• **PROBLEM**
Each entry must be given again exactly as it appears, with images excluded.

• **TASK DATA**
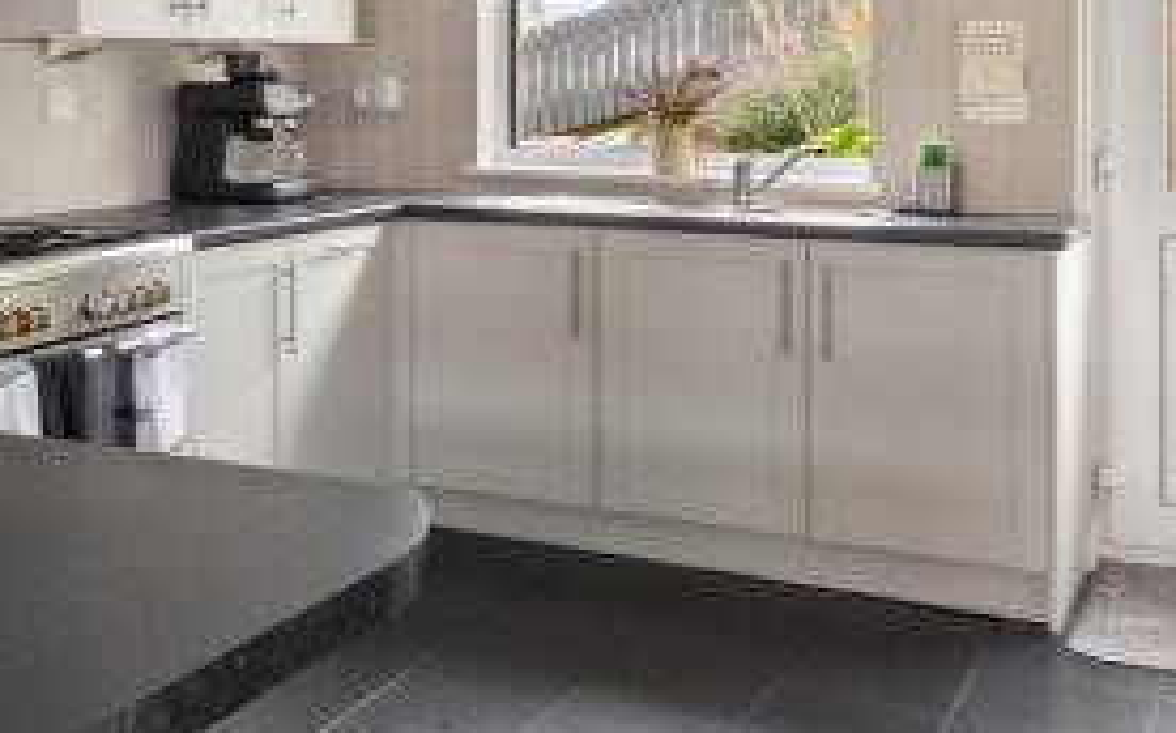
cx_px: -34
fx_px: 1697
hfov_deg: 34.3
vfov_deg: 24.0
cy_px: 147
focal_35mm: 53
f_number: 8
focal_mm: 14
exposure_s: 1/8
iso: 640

• **ANSWER SPACE**
cx_px: -34
fx_px: 1697
hfov_deg: 34.3
vfov_deg: 24.0
cy_px: 147
focal_35mm: 53
f_number: 8
focal_mm: 14
exposure_s: 1/8
iso: 640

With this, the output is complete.